> What to do: Can you copy the listing below word for word, leaving out the pictures?
BEGIN Data for analysis
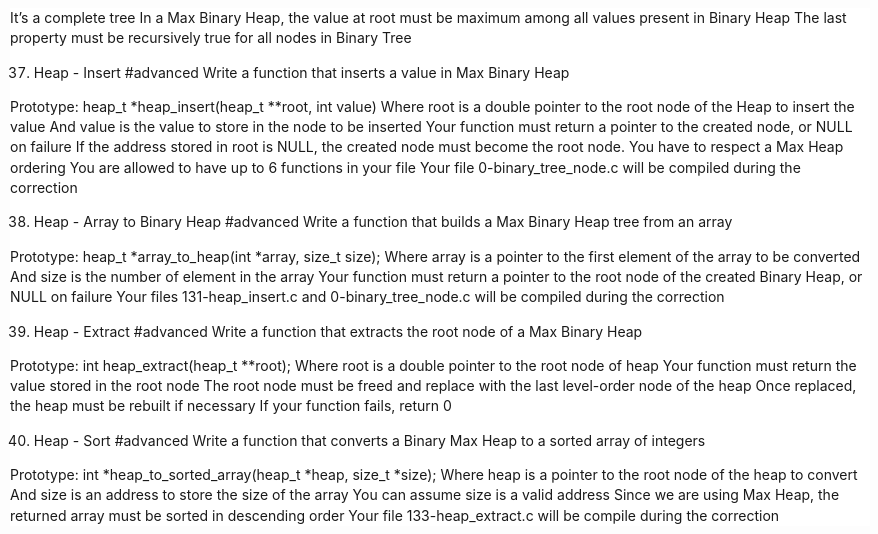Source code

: It’s a complete tree
In a Max Binary Heap, the value at root must be maximum among all values present in Binary Heap
The last property must be recursively true for all nodes in Binary Tree

37. Heap - Insert
#advanced
Write a function that inserts a value in Max Binary Heap

Prototype: heap_t *heap_insert(heap_t **root, int value)
Where root is a double pointer to the root node of the Heap to insert the value
And value is the value to store in the node to be inserted
Your function must return a pointer to the created node, or NULL on failure
If the address stored in root is NULL, the created node must become the root node.
You have to respect a Max Heap ordering
You are allowed to have up to 6 functions in your file
Your file 0-binary_tree_node.c will be compiled during the correction

38. Heap - Array to Binary Heap
#advanced
Write a function that builds a Max Binary Heap tree from an array

Prototype: heap_t *array_to_heap(int *array, size_t size);
Where array is a pointer to the first element of the array to be converted
And size is the number of element in the array
Your function must return a pointer to the root node of the created Binary Heap, or NULL on failure
Your files 131-heap_insert.c and 0-binary_tree_node.c will be compiled during the correction

39. Heap - Extract
#advanced
Write a function that extracts the root node of a Max Binary Heap

Prototype: int heap_extract(heap_t **root);
Where root is a double pointer to the root node of heap
Your function must return the value stored in the root node
The root node must be freed and replace with the last level-order node of the heap
Once replaced, the heap must be rebuilt if necessary
If your function fails, return 0

40. Heap - Sort
#advanced
Write a function that converts a Binary Max Heap to a sorted array of integers

Prototype: int *heap_to_sorted_array(heap_t *heap, size_t *size);
Where heap is a pointer to the root node of the heap to convert
And size is an address to store the size of the array
You can assume size is a valid address
Since we are using Max Heap, the returned array must be sorted in descending order
Your file 133-heap_extract.c will be compile during the correction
END Data for analysis
> Exercise solution:
Source code

: It’s a complete tree
In a Max Binary Heap, the value at root must be maximum among all values present in Binary Heap
The last property must be recursively true for all nodes in Binary Tree

37. Heap - Insert
#advanced
Write a function that inserts a value in Max Binary Heap

Prototype: heap_t *heap_insert(heap_t **root, int value)
Where root is a double pointer to the root node of the Heap to insert the value
And value is the value to store in the node to be inserted
Your function must return a pointer to the created node, or NULL on failure
If the address stored in root is NULL, the created node must become the root node.
You have to respect a Max Heap ordering
You are allowed to have up to 6 functions in your file
Your file 0-binary_tree_node.c will be compiled during the correction

38. Heap - Array to Binary Heap
#advanced
Write a function that builds a Max Binary Heap tree from an array

Prototype: heap_t *array_to_heap(int *array, size_t size);
Where array is a pointer to the first element of the array to be converted
And size is the number of element in the array
Your function must return a pointer to the root node of the created Binary Heap, or NULL on failure
Your files 131-heap_insert.c and 0-binary_tree_node.c will be compiled during the correction

39. Heap - Extract
#advanced
Write a function that extracts the root node of a Max Binary Heap

Prototype: int heap_extract(heap_t **root);
Where root is a double pointer to the root node of heap
Your function must return the value stored in the root node
The root node must be freed and replace with the last level-order node of the heap
Once replaced, the heap must be rebuilt if necessary
If your function fails, return 0

40. Heap - Sort
#advanced
Write a function that converts a Binary Max Heap to a sorted array of integers

Prototype: int *heap_to_sorted_array(heap_t *heap, size_t *size);
Where heap is a pointer to the root node of the heap to convert
And size is an address to store the size of the array
You can assume size is a valid address
Since we are using Max Heap, the returned array must be sorted in descending order
Your file 133-heap_extract.c will be compile during the correction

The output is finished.